### Instructions
[a] In the comment thread about weekly get-togethers, which family says it is still waiting for the other to pick a day each week?
[b] Continue the comment thread about weekly get-togethers, beginning after its final sentence.

### Document
———
Yeah, the fault is mostly the O'Neils. We boring Neuliebs are still sitting over here waiting for you guys to pick a day each week to get together...but you haven't done that yet.
I mean I don't blame you I wouldn't want to make a commitment to hanging out with us either every week - that would be pushing it for anyone! :o)
But if you change your mind, we'd love to see you every week!
Thank goodness the PB is gone or at least not at the top!
Anne-
I really am sorry about the not picking a day thing. It's been pretty hectic around our place lately. I'm not sure David and I have even found a day where we're at home at the same time for more than two hours. I promise I'll work on it.
Monica,
Do you have office hours this semester? I know you said you don't stay in the office during them but if i'm on campus it sounds like that's the only way I'll get to see you this semester!
———
(Collected data entries)
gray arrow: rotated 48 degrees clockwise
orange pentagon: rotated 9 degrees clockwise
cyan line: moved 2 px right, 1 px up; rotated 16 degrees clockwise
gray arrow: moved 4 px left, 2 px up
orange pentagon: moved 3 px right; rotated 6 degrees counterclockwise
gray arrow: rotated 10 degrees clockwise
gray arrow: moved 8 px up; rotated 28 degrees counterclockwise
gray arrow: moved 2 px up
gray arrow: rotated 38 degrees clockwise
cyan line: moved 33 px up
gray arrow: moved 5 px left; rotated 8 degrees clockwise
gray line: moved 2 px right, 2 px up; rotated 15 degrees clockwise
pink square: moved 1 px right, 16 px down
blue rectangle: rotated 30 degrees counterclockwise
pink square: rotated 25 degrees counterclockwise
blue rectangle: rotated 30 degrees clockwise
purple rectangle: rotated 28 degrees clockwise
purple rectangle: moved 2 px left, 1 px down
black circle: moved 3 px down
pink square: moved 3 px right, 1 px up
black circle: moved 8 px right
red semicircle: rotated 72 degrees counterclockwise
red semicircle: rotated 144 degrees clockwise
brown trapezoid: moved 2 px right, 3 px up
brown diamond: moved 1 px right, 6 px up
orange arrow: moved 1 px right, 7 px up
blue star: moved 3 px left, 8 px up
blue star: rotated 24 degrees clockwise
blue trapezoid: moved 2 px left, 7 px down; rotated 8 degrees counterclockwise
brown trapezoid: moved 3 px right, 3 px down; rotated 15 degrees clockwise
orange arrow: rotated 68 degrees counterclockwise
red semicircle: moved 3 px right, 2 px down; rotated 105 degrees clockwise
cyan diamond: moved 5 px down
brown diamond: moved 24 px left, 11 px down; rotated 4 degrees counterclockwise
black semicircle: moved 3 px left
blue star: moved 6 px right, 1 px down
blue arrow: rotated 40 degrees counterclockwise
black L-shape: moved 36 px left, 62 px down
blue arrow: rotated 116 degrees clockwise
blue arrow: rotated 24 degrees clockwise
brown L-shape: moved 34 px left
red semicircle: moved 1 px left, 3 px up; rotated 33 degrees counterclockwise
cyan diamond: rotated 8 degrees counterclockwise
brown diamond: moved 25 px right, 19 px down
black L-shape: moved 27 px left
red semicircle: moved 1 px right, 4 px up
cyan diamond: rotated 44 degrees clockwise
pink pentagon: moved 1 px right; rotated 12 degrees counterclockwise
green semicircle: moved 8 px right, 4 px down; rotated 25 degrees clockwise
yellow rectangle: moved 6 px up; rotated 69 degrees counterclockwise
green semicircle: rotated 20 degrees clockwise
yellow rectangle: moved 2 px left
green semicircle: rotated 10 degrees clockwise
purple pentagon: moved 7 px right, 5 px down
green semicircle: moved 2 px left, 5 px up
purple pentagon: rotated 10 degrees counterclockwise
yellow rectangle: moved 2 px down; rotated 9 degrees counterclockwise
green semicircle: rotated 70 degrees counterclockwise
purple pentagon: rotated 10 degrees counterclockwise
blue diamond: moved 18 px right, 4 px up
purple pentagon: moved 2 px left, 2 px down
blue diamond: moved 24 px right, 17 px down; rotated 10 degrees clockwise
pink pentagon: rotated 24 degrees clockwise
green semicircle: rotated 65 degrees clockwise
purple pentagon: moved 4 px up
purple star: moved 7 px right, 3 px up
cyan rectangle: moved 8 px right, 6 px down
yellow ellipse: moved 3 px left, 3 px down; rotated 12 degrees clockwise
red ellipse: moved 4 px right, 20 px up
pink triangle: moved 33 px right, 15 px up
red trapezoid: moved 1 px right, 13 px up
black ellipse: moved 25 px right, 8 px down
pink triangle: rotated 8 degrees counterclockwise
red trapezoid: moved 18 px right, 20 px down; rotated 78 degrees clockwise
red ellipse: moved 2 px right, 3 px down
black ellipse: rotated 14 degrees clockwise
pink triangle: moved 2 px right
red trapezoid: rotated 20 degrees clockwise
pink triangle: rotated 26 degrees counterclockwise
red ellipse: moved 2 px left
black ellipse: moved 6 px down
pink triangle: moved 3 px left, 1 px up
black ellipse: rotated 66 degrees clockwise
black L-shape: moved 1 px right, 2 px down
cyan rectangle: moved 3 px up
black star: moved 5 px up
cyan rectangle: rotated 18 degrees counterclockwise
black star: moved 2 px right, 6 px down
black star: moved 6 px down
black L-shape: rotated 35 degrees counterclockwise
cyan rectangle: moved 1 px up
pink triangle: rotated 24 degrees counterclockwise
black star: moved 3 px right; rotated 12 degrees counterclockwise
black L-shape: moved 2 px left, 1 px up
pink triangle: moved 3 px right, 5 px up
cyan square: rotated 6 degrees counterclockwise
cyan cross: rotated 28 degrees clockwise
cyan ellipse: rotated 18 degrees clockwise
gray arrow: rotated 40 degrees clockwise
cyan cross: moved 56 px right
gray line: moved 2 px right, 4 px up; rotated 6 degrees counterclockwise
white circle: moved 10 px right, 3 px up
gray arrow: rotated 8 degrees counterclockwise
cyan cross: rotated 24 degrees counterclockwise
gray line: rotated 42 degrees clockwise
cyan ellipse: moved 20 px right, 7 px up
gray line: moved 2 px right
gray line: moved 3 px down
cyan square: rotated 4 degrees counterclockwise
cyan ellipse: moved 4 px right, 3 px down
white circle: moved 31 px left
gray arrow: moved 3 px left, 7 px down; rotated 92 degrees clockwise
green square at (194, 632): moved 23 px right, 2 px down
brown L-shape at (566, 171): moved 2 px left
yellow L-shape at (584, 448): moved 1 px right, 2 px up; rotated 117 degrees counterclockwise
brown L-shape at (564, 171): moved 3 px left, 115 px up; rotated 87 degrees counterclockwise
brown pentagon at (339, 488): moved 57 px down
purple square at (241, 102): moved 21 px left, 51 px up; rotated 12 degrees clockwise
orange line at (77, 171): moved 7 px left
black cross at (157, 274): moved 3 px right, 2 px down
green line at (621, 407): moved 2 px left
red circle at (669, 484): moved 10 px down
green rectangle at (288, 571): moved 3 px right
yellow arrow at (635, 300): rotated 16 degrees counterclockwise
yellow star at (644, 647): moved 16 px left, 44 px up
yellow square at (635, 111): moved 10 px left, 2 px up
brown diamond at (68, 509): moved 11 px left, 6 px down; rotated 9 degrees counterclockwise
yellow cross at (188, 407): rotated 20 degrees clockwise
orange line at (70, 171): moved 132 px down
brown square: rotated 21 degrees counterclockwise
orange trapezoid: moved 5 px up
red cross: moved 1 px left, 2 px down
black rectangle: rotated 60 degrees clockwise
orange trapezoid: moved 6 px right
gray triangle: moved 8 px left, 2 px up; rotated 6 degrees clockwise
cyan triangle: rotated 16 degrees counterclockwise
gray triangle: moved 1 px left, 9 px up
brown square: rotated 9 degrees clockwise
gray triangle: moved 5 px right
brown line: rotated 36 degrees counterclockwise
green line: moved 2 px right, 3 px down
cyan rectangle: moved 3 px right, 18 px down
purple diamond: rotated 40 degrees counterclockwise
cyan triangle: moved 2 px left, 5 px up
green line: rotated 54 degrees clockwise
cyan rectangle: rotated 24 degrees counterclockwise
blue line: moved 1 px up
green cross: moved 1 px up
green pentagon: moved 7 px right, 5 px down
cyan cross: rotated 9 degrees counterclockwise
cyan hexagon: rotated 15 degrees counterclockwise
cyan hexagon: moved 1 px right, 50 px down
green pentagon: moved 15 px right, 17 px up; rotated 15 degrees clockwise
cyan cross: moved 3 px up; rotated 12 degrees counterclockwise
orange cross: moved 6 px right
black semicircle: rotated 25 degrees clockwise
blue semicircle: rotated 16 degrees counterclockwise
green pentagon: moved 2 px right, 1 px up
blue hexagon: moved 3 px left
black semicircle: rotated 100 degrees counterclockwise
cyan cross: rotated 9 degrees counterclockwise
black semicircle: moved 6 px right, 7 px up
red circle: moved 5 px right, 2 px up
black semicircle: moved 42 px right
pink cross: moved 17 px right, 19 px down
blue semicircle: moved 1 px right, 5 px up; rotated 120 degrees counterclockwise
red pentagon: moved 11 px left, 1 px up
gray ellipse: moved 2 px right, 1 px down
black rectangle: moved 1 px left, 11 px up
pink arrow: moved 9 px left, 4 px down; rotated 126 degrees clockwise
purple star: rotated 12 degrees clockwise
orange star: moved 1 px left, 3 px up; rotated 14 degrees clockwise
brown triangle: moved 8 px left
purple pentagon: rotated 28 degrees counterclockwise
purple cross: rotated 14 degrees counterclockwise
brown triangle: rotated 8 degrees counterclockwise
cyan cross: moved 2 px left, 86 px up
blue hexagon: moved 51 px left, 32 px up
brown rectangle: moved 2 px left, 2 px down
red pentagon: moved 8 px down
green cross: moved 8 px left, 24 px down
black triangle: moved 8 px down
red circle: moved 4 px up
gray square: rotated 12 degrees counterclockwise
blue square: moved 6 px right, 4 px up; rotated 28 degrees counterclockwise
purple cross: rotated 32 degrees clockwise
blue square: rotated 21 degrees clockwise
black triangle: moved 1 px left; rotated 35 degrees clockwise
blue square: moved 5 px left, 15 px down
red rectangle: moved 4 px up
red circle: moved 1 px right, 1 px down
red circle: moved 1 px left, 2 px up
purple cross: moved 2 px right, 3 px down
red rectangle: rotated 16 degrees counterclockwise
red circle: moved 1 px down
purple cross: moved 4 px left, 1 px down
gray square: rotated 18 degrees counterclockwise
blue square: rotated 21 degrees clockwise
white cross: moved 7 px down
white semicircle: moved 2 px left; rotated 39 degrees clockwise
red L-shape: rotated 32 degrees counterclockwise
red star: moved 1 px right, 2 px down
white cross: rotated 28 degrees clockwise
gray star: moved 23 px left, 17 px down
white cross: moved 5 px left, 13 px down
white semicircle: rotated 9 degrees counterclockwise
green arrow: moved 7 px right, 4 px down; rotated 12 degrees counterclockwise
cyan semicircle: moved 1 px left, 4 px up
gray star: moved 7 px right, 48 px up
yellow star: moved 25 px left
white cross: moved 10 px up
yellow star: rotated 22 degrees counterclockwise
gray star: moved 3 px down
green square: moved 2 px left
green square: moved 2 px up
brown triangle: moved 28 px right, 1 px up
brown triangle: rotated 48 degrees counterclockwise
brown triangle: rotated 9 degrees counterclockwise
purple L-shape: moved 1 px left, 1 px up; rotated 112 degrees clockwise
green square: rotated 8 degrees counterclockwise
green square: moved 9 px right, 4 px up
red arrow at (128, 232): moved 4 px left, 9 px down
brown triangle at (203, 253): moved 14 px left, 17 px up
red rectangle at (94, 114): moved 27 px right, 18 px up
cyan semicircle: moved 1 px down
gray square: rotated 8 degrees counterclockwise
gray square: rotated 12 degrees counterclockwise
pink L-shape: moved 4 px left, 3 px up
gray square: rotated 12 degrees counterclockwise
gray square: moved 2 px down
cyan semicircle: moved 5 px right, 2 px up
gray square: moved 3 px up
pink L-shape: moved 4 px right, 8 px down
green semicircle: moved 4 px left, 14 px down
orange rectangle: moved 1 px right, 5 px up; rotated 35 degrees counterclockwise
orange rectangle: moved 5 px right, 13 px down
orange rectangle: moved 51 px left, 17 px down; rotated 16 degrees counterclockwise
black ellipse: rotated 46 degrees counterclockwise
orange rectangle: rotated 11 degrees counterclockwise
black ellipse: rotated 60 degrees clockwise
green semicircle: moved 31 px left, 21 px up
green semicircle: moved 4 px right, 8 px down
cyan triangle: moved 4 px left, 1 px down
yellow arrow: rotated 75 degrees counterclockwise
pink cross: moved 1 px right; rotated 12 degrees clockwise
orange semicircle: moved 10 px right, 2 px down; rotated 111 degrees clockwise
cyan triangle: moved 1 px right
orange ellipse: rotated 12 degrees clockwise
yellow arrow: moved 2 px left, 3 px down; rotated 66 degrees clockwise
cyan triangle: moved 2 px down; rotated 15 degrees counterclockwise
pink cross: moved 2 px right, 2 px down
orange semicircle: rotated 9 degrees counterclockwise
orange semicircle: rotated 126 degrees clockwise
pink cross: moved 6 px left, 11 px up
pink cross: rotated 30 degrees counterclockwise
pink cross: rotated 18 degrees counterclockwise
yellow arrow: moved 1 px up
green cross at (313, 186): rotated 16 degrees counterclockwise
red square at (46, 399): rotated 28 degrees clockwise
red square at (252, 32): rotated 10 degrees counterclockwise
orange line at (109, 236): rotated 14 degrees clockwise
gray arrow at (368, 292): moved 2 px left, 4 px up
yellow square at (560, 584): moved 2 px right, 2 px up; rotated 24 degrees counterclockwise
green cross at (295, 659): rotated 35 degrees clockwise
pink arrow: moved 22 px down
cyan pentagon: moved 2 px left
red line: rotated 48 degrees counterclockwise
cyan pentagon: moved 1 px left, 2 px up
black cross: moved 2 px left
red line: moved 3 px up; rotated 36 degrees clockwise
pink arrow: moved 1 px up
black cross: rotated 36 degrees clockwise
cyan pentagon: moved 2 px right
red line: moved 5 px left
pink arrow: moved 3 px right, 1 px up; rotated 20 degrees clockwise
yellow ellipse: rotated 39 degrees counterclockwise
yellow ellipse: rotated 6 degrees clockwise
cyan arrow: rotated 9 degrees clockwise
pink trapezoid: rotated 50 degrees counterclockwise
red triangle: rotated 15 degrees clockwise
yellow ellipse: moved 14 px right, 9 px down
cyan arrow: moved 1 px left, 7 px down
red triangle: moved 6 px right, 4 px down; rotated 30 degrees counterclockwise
———
### Written answers
[a] The Neuliebs.

[b]
Laura,
My office hrs are as follows:
Tuesday 12-1, but I'm in there usually until 1:20. Then Thursday 9:30-10:30. My office is Stanley Coulter 140. I have been staying in for them this semester. Also, every Thursday I go out to lunch with my friend Kristin from 12-1. You might remember her from the wedding. Anyhow, if you have that time open on Thursdays, you are more than welcome to come with us. Just let me know.
Let the fault be ours no longer! Come over tonight for Techno Witches, or else!